Email addresses of 5 million customers compromised by outside third party, after Robinhood admits ‘data security incident’
The Robinhood financial stock trading app has admitted a ‘data security incident’ and warned that a third party had obtained access to the email addresses of five million customers.
The admission came in a blog post on Monday, in which the trading platform said the attack had been contained and no social security numbers, bank account numbers, or debit card numbers had been exposed.
“Late in the evening of November 3, we experienced a data security incident,” the platform blogged. “An unauthorised third party obtained access to a limited amount of personal information for a portion of our customers.”
“The unauthorised party socially engineered a customer support employee by phone and obtained access to certain customer support systems,” said the platform.
“At this time, we understand that the unauthorised party obtained a list of email addresses for approximately five million people, and full names for a different group of approximately two million people.”
But a small number of customers had more sensitive personal information disclosed, after 310 people had their name, date of birth, and postcode compromised.
Ten of these customers had “more extensive account details revealed. We are in the process of making appropriate disclosures to affected people.”
“After we contained the intrusion, the unauthorised party demanded an extortion payment,” blogged the platform. “We promptly informed law enforcement and are continuing to investigate the incident with the help of Mandiant, a leading outside security firm.”
“As a Safety First company, we owe it to our customers to be transparent and act with integrity,” said Robinhood Chief Security Officer Caleb Sima. “Following a diligent review, putting the entire Robinhood community on notice of this incident now is the right thing to do.”
The hackers used a similar attack vector, to the spear phishing compromise of a staffer at Twitter in July 2020.
A security expert noted the need to improve staff training to recognise these types of attacks.
“The latest cyberattack on Robinhood is a stark reminder of the critical need for organisations to adopt a layered security strategy that includes the increasingly critical aspect of defending against human error,” noted Chris Deverill, UK director at Orange Cyberdefense.
“The fact malicious actors were able to access Robinhood’s systems after tricking a support desk worker on the phone proves the importance of implementing ongoing cybersecurity training and awareness,” said Deverill.
“Teaching employees how to recognise phishing attempts and detect malicious activity will ultimately enable them to access the security resources needed to stop cybercriminals in their tracks, and carry out their own jobs safely and effectively,” said Deverill.

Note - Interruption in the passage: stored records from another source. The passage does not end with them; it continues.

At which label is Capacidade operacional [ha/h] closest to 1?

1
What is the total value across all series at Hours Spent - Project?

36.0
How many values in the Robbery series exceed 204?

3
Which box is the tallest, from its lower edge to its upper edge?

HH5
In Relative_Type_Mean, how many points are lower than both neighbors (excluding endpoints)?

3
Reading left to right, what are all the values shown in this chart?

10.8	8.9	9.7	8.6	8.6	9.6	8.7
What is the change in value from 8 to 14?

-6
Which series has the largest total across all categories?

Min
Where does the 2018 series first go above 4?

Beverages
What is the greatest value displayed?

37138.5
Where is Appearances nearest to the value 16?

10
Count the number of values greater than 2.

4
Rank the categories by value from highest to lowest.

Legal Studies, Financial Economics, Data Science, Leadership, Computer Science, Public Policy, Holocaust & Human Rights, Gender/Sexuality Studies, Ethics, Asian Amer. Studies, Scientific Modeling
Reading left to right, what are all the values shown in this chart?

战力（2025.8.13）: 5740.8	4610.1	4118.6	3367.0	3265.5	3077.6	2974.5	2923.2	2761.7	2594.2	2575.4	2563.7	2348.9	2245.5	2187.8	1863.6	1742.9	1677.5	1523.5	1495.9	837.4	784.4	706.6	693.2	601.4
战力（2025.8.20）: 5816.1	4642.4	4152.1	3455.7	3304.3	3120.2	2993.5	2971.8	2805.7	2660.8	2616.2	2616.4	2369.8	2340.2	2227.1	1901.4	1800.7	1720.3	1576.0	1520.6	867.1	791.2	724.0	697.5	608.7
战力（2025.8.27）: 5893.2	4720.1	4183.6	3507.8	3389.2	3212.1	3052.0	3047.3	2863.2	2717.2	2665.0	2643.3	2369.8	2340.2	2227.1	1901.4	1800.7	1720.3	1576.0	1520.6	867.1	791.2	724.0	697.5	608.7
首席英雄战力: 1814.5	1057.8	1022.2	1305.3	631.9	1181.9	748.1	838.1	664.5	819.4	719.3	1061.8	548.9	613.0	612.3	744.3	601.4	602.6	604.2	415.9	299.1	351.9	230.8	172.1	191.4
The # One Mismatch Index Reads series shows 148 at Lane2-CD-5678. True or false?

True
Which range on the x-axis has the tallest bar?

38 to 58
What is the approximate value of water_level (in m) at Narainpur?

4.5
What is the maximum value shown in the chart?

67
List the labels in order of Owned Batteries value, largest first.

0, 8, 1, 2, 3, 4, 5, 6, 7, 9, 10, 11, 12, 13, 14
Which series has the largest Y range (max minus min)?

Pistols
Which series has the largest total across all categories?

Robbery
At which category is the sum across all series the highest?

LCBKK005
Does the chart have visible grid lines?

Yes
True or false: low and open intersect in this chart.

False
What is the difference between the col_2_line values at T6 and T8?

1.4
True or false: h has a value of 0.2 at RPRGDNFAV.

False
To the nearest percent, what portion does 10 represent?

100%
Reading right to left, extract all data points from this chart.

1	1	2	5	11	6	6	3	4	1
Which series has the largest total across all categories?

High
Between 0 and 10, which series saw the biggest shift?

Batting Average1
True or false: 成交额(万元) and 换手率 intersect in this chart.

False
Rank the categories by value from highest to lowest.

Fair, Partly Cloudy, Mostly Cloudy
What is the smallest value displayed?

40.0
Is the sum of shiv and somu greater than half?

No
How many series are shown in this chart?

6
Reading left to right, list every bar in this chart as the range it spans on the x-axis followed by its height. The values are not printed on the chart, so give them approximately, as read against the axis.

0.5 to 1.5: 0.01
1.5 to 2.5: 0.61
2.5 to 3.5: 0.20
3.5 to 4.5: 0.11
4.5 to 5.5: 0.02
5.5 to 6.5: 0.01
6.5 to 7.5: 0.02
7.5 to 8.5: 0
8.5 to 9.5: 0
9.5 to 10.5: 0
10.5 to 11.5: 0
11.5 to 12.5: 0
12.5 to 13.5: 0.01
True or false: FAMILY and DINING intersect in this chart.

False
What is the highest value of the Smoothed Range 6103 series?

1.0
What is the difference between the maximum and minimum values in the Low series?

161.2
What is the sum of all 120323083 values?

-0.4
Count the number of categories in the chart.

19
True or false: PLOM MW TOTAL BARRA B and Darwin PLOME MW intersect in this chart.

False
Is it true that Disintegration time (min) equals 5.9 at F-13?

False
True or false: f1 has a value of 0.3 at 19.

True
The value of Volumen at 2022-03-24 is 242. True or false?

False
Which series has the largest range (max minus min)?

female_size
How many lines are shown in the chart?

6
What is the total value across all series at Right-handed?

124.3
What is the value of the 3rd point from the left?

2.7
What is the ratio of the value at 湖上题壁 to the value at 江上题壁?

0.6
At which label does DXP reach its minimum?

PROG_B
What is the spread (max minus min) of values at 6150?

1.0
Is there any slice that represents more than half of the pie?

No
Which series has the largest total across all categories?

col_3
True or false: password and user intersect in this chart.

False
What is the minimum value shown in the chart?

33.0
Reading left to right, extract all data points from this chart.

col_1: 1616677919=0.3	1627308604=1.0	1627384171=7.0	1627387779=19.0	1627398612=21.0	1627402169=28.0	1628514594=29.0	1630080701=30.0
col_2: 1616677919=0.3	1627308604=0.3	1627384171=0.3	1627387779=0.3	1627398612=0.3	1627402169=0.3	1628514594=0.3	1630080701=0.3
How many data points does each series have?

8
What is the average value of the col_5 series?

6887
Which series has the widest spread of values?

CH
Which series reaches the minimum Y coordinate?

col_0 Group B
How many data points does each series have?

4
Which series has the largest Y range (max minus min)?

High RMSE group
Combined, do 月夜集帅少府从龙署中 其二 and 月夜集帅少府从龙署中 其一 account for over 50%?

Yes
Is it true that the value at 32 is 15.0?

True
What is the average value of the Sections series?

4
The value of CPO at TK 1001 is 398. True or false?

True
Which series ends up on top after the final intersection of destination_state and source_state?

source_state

“More than ever before, we are operating in a cyber landscape where implementing a comprehensive security strategy is no longer an opt-in or opt-out option,” said Orange Cyberdefense’s Deverill.
“This latest data breach is a stark reminder of the critical importance of user awareness and education amongst organisations,” Deverill concluded. “By improving this, businesses can make employees their first line of defence when it comes to cybersecurity, and further protect their organisation and customers from such attacks in the future.”